Parlant de la transgression des coutumes, Fortunat Mukendi
(2003) dit, par exemple, ceci à propos de
mariage : « la transgression portant sur des
échanges des tributs en matières de dot ou le non respect de la
filière normale dans les offrandes de dot est lourd de
conséquences (mukiya) dans toute famille Luba-Kasaï où la
ramification est fonction des mariages d'émanation masculine ou
patrilinéaire. Dans certains cas, ajoute-t-il, on est
arrivé à la stérilité des femmes dont la dot n'a
pas suivi le circuit normal. Dans d'autres cas, c'est la mort tout simplement
qui emporte le fautif, surtout si sa contravention était
perpétrée délibérément par esprit de
cupidité. Les autres cas de malheurs tels que les maladies, le
chômage ou la faillite chronique des entreprises tirent leur origine,
très souvent, de l'indiscipline en matière d'affectation de
dot.»
Les conséquences de violations de coutumes chez les
baluba sont caractérisées par la sanction sociale appelée
Tshibawu. Le tshibawu qui est le prix à payer par le
délinquent ou le fautif doit être diagnostiqué afin que
l'on pense à la réparation ou à la thérapie
appropriée. Signalons que les signes cliniques de ces
conséquences sont parfois très difficiles à
dénicher et il faut recourir aux personnes ayant un pouvoir
spécial pour arriver à découvrir que telle maladie ou
telle situation observée est due à un précédent
coutumier ou qu'il existe une violation de coutume quelque part.

EXTRAITS DE DONNÉES:
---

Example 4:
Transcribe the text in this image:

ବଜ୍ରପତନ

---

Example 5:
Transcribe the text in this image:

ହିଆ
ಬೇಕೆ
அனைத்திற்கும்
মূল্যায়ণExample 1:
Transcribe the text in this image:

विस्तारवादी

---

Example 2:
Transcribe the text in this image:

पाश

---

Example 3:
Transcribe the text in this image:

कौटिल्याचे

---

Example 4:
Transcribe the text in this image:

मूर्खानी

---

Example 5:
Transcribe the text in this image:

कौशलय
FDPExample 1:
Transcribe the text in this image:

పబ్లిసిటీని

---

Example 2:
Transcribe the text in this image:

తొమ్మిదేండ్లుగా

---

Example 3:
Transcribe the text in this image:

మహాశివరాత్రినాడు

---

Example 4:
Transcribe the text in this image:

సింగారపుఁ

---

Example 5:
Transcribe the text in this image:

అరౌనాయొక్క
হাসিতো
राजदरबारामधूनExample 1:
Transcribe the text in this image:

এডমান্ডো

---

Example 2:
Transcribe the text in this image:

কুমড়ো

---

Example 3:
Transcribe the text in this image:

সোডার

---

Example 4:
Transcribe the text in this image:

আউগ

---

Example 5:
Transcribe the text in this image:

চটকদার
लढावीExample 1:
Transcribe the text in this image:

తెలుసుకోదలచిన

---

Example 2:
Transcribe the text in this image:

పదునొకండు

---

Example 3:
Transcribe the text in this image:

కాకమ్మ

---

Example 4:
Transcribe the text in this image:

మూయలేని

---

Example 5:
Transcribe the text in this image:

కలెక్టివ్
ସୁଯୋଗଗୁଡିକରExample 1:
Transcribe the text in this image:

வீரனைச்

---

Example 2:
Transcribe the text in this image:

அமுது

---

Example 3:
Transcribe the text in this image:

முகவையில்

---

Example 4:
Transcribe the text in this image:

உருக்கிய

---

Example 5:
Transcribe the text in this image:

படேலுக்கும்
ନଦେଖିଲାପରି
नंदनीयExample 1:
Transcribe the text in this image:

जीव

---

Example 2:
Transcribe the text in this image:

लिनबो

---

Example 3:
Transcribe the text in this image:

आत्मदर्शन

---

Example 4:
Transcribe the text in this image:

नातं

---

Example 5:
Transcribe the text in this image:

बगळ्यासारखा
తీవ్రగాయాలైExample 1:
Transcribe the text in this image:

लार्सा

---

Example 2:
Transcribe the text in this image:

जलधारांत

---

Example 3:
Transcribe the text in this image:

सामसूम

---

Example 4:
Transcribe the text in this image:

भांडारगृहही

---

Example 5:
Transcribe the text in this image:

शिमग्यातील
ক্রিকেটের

CONSIGNE 1:
D'après le texte sur les coutumes luba, quel nom porte la sanction sociale qui caractérise les conséquences des violations de coutumes chez les Baluba ?
CONSIGNE 2:
Poursuivez le texte sur les coutumes luba après sa dernière phrase.
Les données n'ont aucun lien avec le texte sur les coutumes luba.

RÉPONSE 1:
Cette sanction s'appelle le tshibawu.

RÉPONSE 2:
Les gales sur la peau, la succession de mort dans une famille,
la maladie d'origine inconnue sur le plan médical, l'épilepsie,
la complication d'un accouchement, l'adversité dans les affaires,
l'infécondité, l'impuissance sexuelle, certaines névroses
ou psychoses, les malformations congénitales chez les nourrissons, etc.,
sont autant des pathologies qui peuvent être d'origine coutumière
et partant des conséquences de violations de coutumes.
Une même violation de coutumes peut se manifester
à travers différentes maladies ou conséquences selon
l'équation individuelle de chacun et leur résolution peut aussi
être une pratique unique pour différents type de
problème.
Dans les milieux traditionnels luba, il y a des personnes
initiées pour détecter les pathologies, les
événements anormaux et les comportements liés aux
violations des coutumes et moeurs. On compte dans cet ordre, les chefs des
villages, les devins, les mediums, les guérisseurs traditionnels et les
vieux sages. Mais les victimes comme les fautifs peuvent aussi réaliser
après avoir rencontré beaucoup de problèmes ou souffrances
que quelque chose serait à la base de leurs difficultés. C'est
à ce moment là que l'on recourt soit au conseil familial, soit
à la consultation des spécialistes ci-haut cités.
Le diagnostic devrait tenir compte de la conception de la
santé chez les Baluba. Comme tous les Bantous, les baluba
répondent à la définition de la sante comme
« l'harmonie entre le bien-être physique, mental, social,
familial, moral, religieux et même culturel » (Ondura,
1974).
Le diagnostic chez les baluba vient intervenir, parfois et
même dans la plupart des cas quand on déplore déjà
les morts. Au lieu de diagnostic, c'est plutôt le dépistage pour
retracer l'origine de la catastrophe ou de litiges qui ravagent la famille.
Mais l'avantage de ce diagnostic, c'est d'arrêter l'opprobre et
protéger la progéniture contre la malédiction.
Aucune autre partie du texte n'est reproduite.